Eine wichtige Rolle in der Bildung der Preise spielen im Internet Preisvergleichsseiten: Vera Pesata, Marketingleiterin der österreichischen Preisevergleichsseite Geizhals.at, sagte auf Anfrage von ORF.at, dass mehrere deutsche Händler ihren Kunden schon jetzt individuelle Preise anbieten: Usern, die über den Link einer Preisvergleichswebsite auf die Händlerseite stoßen, werden bessere Preise angeboten als jenen, die direkt den Shop aufrufen.

Wer iPad hat, ist bereit, mehr zu zahlen

Auch bei der „New York Times“ scheint „Behavioural Pricing“ bereits auf der Tagesordnung zu stehen: So verrechnet der Verlag etwa 15 Dollar für das Smartphone-Abo. IPad-User hingegen müssen 20 Dollar pro Monat berappen, um die Zeitung auf ihrem mobilen Endgerät lesen zu können.
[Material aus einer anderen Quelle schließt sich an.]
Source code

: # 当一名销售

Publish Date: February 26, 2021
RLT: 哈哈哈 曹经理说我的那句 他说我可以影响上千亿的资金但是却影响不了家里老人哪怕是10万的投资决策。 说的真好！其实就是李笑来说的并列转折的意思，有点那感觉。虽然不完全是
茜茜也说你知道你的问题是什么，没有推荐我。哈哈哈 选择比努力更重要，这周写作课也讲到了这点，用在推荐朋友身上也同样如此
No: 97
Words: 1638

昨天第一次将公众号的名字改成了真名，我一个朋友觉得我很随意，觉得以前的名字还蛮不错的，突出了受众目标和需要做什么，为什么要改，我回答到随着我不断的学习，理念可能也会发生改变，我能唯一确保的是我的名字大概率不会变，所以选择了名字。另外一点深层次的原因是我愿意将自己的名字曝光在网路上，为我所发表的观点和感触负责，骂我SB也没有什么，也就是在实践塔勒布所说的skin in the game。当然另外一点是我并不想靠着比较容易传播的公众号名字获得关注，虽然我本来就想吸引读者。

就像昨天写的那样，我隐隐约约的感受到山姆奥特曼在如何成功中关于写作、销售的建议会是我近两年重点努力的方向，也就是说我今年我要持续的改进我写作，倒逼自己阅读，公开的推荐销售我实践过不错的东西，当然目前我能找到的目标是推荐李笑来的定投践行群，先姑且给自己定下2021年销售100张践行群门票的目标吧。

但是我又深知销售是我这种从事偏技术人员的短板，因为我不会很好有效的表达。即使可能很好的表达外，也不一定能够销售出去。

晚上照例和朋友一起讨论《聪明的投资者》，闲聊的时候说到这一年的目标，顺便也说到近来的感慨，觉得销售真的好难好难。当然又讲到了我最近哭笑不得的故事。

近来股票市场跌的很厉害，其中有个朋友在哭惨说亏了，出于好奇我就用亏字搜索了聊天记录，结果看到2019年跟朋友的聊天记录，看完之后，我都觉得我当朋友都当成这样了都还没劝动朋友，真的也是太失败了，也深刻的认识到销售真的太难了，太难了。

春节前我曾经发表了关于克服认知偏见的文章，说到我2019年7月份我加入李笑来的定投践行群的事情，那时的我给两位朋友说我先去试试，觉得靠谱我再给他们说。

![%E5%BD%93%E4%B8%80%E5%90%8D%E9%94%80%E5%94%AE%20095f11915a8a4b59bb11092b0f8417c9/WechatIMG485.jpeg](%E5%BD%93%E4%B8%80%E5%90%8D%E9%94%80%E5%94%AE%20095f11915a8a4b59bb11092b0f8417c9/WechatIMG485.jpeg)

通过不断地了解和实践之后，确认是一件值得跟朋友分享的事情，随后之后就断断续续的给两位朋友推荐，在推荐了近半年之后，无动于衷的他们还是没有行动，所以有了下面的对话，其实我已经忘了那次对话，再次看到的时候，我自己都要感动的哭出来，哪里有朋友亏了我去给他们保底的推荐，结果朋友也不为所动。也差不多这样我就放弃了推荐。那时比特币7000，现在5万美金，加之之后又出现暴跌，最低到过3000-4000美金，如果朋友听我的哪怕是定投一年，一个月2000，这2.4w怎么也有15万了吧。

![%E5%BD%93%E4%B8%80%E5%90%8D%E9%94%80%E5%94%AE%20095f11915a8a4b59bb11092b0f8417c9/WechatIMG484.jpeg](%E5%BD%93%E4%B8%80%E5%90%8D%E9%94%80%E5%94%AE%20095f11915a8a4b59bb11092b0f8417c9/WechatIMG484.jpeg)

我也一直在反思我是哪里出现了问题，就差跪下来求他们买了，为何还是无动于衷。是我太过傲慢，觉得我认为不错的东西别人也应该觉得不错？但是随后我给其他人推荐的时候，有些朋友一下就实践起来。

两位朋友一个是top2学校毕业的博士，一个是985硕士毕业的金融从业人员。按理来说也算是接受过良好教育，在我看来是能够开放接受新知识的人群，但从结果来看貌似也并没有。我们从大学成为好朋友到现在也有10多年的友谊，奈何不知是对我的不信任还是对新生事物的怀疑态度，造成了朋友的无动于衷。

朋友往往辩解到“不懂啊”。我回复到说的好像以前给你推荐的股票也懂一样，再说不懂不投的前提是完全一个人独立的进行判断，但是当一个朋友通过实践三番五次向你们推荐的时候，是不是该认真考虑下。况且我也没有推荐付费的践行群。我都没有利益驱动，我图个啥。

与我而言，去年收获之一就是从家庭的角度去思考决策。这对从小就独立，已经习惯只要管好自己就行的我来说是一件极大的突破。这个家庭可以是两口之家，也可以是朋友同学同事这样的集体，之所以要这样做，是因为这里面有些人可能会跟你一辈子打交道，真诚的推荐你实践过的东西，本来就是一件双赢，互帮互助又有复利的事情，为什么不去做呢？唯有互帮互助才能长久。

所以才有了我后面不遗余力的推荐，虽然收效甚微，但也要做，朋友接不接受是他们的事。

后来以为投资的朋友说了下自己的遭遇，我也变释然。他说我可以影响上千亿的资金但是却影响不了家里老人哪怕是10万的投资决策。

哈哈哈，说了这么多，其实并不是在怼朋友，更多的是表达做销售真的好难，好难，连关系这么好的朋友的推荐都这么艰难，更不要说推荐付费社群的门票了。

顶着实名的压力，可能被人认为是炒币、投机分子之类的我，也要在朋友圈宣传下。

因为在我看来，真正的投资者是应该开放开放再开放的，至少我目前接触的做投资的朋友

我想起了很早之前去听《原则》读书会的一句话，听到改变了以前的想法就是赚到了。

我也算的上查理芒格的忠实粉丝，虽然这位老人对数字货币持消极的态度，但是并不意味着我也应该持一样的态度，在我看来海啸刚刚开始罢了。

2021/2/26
Der Hintergrundgedanke, so vermuten Blogger: Jemand, der 500 Dollar für ein Tablet zahlt, ist auch bereit, mehr für die Zeitung zu zahlen als der durchschnittliche Smartphone-User.

Ganz so einfach dürfte es für die Onlinevermarkter aber auch nicht sein. Eine Errungenschaft, die im Internet in den letzten Jahren erreicht werden konnte, ist eine große Preistransparenz, herbeigeführt unter anderem durch Preisvergleichsseiten. „‚Behavioural Pricing‘ mag zwar der nächste logische Schritt sein, es ist jedoch eine riesige, komplexe Herausforderung für Vermarkter“, sagte Simpson. Die große Gefahr sei, dass Verkäufer mit derartigen Strategien, falls die Konsumenten sie durchschauen, ihre Reputation aufs Spiel setzen.